- [What you are asked to do]: Quote the passage from the real estate predictions text between "Real Estate Predictions" and "create significant opportunities.", inclusive.

- [Page extract]:
Real Estate Predictions 2012 - New Realities, New Perspectives

INTRODUCTION

By Claire Faulkner and Anthony Duggan

Making constructive predictions in the current market is not easy. The huge uncertainty and overbearing gloominess makes it all too easy to predict the end of the world as we know it. However, the one thing that the past tells us is that however stormy the current conditions, things will improve and more often than not, create significant opportunities.

We cannot, however, ignore the current climate. Commercial property values are likely to fall during 2012 as secondary property is hit again by risk aversion and tenant default. Retail in particular is due to suffer with the March quarter date a likely trigger point for a raft of retail failures. Both lenders and borrowers will see little respite in 2012 with the year likely to see more banks withdrawing from the UK market and others reducing their balance sheets more aggressively than seen so far this cycle.

- [Stored data]:
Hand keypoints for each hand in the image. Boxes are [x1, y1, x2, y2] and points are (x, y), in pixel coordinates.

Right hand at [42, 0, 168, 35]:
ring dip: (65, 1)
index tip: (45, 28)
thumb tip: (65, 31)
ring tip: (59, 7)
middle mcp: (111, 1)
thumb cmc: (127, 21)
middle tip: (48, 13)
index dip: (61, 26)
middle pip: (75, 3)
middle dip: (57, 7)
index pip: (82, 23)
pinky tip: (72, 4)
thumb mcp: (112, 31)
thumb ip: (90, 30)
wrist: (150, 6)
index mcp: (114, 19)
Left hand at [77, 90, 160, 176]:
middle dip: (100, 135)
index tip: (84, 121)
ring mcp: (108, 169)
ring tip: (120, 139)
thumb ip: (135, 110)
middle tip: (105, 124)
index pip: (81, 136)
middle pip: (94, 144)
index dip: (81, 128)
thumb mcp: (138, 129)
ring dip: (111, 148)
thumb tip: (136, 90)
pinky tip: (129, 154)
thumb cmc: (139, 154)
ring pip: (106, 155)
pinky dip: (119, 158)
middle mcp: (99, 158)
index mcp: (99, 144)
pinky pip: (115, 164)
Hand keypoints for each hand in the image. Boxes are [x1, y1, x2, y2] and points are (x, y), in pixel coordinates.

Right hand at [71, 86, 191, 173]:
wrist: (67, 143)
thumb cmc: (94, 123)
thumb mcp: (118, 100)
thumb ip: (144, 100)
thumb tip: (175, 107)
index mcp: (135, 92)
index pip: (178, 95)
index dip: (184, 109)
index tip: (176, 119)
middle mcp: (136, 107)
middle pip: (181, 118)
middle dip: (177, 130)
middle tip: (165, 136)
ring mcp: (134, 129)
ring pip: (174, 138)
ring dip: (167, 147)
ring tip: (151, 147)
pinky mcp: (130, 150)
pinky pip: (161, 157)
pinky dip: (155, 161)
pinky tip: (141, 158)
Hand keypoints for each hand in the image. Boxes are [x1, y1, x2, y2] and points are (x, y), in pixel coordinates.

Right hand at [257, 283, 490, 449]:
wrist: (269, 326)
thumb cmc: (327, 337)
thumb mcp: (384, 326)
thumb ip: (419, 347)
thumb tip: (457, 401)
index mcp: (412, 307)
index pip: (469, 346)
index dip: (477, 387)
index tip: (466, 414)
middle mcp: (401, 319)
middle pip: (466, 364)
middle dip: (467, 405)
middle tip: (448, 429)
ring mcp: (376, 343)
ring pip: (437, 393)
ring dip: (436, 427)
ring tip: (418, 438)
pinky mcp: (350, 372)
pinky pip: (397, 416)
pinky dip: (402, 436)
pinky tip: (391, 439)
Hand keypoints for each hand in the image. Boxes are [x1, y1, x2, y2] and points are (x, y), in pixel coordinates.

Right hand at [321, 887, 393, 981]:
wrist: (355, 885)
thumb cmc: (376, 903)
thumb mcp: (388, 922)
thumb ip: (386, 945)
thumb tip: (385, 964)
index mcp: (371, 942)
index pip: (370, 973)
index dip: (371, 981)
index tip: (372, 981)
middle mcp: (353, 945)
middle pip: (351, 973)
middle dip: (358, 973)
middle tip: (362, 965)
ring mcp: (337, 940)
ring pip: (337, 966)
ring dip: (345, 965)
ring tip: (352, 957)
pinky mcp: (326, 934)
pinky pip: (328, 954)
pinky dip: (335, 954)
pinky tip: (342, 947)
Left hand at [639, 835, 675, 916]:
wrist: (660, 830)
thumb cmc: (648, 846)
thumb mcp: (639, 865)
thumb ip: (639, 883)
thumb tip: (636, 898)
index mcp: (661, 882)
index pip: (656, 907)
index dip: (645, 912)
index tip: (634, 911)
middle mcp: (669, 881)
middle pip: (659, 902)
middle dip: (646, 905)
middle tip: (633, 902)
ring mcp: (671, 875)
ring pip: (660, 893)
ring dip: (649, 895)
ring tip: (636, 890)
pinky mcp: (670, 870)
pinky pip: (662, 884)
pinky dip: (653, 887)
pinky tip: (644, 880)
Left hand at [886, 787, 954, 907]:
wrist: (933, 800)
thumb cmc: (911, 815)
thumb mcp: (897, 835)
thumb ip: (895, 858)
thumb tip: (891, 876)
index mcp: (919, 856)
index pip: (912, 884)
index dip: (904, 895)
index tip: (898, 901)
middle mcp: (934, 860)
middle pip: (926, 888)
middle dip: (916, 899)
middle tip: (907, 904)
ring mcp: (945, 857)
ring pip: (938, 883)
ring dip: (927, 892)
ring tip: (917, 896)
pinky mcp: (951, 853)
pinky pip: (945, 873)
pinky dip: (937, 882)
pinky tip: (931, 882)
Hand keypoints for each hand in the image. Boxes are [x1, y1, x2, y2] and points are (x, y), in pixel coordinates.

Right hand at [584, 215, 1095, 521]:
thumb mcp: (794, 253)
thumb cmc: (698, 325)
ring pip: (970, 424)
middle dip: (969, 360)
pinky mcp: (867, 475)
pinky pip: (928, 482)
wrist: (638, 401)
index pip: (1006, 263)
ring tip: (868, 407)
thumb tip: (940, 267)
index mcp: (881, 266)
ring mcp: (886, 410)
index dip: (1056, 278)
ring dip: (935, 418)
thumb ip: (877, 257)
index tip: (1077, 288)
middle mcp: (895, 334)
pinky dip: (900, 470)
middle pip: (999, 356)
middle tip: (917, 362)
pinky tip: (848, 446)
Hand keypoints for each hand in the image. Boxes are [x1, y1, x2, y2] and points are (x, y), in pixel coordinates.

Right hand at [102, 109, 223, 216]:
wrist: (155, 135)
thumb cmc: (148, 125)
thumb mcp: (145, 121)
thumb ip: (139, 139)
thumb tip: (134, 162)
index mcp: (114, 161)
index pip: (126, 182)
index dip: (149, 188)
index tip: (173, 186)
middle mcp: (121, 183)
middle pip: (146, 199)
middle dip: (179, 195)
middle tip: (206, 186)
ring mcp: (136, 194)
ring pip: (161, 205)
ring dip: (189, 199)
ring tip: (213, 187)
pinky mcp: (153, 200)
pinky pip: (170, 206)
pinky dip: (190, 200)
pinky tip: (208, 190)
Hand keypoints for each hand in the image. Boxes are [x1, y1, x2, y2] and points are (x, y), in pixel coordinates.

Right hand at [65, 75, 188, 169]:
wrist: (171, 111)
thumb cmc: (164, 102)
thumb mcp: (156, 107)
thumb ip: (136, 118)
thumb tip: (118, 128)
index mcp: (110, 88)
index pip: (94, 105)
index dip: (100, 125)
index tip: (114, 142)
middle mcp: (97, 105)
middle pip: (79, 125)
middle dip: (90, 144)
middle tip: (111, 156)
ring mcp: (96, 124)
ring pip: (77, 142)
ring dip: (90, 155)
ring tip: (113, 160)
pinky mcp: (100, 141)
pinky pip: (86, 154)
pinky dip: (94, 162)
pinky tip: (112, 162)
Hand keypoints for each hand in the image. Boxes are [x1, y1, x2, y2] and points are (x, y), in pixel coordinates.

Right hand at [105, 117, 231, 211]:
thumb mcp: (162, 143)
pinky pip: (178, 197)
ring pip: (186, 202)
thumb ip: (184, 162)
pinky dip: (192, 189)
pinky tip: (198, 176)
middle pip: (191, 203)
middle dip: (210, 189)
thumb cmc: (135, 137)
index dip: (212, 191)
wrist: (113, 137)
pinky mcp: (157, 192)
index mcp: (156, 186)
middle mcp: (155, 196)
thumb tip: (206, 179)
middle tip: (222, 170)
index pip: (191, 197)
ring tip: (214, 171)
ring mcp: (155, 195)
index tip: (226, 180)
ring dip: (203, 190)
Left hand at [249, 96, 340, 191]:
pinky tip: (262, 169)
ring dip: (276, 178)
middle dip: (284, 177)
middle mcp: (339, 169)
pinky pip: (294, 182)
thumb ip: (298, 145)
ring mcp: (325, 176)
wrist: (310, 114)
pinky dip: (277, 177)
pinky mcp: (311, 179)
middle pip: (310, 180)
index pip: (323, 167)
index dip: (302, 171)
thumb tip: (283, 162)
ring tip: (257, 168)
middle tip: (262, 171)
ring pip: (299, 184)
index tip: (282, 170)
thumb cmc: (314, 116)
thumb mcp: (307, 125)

- [Finished task]:
Real Estate Predictions 2012 - New Realities, New Perspectives

INTRODUCTION

By Claire Faulkner and Anthony Duggan

Making constructive predictions in the current market is not easy. The huge uncertainty and overbearing gloominess makes it all too easy to predict the end of the world as we know it. However, the one thing that the past tells us is that however stormy the current conditions, things will improve and more often than not, create significant opportunities.